Did you marry a non-muslim?

What are your experiences and how did you deal with rest of the family and community at large. I just read an article about this in Washington Post:

When Muslims intermarry, do they keep the faith? - The Washington Post

Thanks,

Re: Did you marry a non-muslim?

I agree with one point in the article where it says cultural similarity matters more than religious similarity. I am not married but I will consider this point. It will be easier for me to marry and live with a woman from an Asian country with different religion compared to a Muslim woman from countries like UK or USA.

Re: Did you marry a non-muslim?

That means religion doesn't mean anything to you. I could totally be o.k with a good practicing muslim regardless of origin. There is an Islamic culture people. The 5x prayers, the eid, the ramadan, the Haqiqa, the Jumah. Yes people's are going vary depending on region/country. It if were just for culture, all Pakistani muslims would marry Hindus, but often do we see that in the west or elsewhere? Extremely rare.

Re: Did you marry a non-muslim?

My mums mamu married a non-Muslim who converted for her marriage.
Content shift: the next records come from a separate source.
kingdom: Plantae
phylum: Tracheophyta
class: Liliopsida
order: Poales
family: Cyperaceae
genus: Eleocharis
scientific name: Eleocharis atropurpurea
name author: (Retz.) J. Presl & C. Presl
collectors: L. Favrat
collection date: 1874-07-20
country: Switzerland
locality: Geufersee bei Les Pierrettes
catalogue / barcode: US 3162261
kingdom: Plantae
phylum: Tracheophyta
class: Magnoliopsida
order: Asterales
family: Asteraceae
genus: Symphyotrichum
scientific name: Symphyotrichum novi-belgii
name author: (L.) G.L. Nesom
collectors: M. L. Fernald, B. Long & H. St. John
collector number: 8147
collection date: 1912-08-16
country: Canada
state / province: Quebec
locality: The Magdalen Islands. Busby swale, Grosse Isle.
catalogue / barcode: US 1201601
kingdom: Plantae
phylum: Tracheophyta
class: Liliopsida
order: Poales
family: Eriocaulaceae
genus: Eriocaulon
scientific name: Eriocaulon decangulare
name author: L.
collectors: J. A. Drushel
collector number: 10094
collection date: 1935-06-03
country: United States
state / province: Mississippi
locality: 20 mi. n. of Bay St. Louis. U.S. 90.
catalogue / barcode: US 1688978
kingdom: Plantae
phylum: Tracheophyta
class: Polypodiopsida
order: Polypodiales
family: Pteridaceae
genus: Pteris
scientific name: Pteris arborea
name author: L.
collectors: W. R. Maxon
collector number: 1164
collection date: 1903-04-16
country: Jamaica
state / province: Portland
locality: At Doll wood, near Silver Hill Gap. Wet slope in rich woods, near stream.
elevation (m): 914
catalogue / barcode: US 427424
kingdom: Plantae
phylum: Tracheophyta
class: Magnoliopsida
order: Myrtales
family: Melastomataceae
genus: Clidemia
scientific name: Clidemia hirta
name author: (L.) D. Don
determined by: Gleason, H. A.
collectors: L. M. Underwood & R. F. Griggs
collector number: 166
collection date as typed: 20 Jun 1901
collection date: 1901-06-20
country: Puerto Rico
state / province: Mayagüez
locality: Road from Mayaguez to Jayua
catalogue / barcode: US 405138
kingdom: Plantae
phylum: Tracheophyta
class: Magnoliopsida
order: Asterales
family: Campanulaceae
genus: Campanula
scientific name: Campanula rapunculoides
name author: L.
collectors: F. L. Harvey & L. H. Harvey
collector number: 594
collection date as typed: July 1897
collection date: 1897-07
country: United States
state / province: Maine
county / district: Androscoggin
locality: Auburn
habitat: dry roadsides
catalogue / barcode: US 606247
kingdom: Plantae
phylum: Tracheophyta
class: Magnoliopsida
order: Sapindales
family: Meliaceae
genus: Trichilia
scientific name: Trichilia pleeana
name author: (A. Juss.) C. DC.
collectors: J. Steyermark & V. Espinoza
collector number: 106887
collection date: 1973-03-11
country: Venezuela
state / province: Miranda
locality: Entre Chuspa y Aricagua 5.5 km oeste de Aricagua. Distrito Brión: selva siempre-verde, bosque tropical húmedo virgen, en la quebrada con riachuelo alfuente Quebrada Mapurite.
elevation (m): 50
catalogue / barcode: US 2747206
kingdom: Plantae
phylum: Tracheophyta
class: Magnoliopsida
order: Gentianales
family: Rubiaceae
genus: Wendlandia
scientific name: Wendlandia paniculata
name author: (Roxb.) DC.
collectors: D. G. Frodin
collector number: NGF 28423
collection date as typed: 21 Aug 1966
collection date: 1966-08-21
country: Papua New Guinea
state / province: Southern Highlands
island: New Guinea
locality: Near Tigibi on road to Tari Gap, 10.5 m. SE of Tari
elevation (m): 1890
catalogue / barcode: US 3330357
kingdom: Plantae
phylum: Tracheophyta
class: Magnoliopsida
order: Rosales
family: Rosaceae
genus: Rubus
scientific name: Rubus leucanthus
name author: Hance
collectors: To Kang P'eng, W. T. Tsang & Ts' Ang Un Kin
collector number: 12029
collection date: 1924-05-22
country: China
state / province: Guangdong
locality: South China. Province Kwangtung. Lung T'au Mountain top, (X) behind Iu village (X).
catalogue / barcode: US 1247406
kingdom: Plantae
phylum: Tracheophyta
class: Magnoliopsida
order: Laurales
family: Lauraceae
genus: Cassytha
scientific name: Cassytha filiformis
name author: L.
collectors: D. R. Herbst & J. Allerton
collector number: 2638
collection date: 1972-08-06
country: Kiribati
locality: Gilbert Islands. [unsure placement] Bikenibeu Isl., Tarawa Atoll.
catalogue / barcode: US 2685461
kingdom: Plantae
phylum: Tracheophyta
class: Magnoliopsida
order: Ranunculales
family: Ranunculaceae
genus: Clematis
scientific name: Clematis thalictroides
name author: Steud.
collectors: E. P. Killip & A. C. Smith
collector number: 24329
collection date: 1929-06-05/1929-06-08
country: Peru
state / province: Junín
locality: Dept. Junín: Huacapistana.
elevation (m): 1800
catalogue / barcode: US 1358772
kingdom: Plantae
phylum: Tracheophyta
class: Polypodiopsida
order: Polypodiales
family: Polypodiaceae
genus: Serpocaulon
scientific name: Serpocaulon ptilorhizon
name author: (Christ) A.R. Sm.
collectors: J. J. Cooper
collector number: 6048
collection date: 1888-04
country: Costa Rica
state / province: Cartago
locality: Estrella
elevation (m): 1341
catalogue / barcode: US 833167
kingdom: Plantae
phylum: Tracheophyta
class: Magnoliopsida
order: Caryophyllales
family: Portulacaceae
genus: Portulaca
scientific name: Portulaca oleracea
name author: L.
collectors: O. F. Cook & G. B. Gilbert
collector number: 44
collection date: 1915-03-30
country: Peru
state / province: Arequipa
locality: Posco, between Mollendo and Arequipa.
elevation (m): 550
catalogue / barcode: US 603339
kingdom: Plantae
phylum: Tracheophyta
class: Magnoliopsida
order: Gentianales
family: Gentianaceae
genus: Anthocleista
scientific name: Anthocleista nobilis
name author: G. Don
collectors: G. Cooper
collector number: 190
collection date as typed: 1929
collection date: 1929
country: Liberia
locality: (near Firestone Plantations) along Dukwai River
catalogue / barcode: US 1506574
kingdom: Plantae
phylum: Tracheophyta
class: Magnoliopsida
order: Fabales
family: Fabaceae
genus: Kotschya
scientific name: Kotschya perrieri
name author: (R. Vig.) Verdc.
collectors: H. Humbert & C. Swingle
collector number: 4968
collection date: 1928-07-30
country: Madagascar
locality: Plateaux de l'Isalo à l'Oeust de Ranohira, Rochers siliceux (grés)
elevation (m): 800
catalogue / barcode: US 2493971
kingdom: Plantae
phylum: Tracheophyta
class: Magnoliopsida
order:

They had 5 kids; the marriage failed and 4 out of the 5 kids don't class themselves as either Christian or Muslim-they practice a 'blended' faith to say the least.

My own chacha is married to a Christian woman and they have two children. The kids practice Islam; however noone forces Chachi to do so. She's free to go Church as she was practicing her own religion before marriage. Saying that though I've been told by Dadi that she's now learning about Islam. Culture wise they had pretty much nothing in common however MashAllah are doing well. She accepts that my chacha applies his religion to various parts of his life (he tries; and no one perfect) and my chacha accepts his wife is a practicing Christian who after a certain number of years is now looking at Islam and is considering the leap over.

And for what it's worth I don't think Islam has a culture-it's a way of life. The Salaats, Ramadan etc-you can meet a practicing Muslim from Trinidad and they will be doing pretty much the same as a practicing Muslim from India. The culture that seeps in e.g. not marrying out of your own network, only doing certain jobs etc etc I believe is more to do with your families origins. If we take the concept of Islam being a way of life (regardless of how much one applies to their own life)I think we could safely move away from the culture of countries and have more 'mixed Muslim' marriages if that makes sense. Of course language barriers are a hard thing to get over and I don't think it's easy for anyone to marry someone of the same religion if they cannot communicate.

Geezer whereabouts are you based? Just wondering based on your comment about Muslim women from the UK?